# Problema con placa electronica lavadora LG



## latino372000 (Jul 31, 2014)

Hola Buenas noches, soy aficionado a la electronica y he hecho algunas reparaciones. En esta oportunidad estoy tratando de reparar una placa electronica de lavadora. Espero puedan ayudarme.
La falla inicial y que aun se mantiene es que no se acciona la valvula de llenado de agua (Solo tiene una valvula) 
Pruebas Realizadas: 
-Conecte la valvula directamente a 110 voltios y funciono 
-Revise la tarjeta y encontre dos triacs dañados. Uno controla dicha valvula y el otro controla la bomba de desague. Ambos triacs fueron reemplazados. 
-Revise la fuente de la tarjeta y esta bien. Entran 16 voltios al regulador 7805 y salen 5 voltios.

========================================

Problema a resolver: Según el texto sobre la placa de la lavadora LG, ¿cuántos voltios entran al regulador 7805? Las filas no guardan ninguna relación con el texto.

Información proporcionada:
========================================

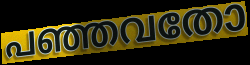
പഞ്ഞവതോ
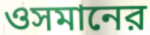
ওসমানের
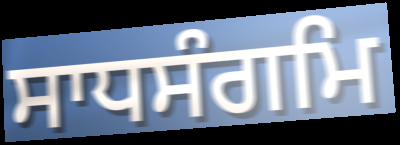
ਸਾਧਸੰਗਮਿ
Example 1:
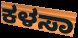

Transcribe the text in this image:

ಕಳಸಾ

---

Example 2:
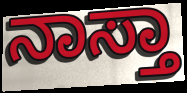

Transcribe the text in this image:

ನಾಸ್ತಾ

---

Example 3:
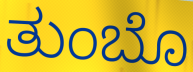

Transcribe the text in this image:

ತುಂಬೊ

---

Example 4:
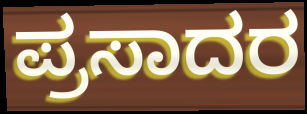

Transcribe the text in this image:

ಪ್ರಸಾದರ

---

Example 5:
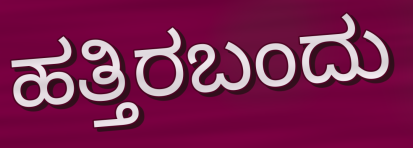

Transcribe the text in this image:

ಹತ್ತಿರಬಂದು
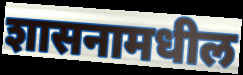
शासनामधील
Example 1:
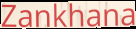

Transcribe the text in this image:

Zankhana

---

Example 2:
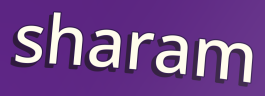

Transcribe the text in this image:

sharam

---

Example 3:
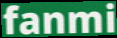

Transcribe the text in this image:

fanmi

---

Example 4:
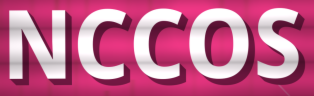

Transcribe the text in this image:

NCCOS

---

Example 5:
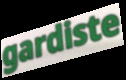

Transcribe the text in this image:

gardiste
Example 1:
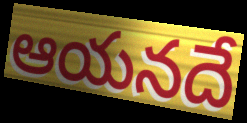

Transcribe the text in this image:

ఆయనదే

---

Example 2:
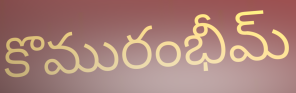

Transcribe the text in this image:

========================================

Respuesta completa: Entran 16 voltios.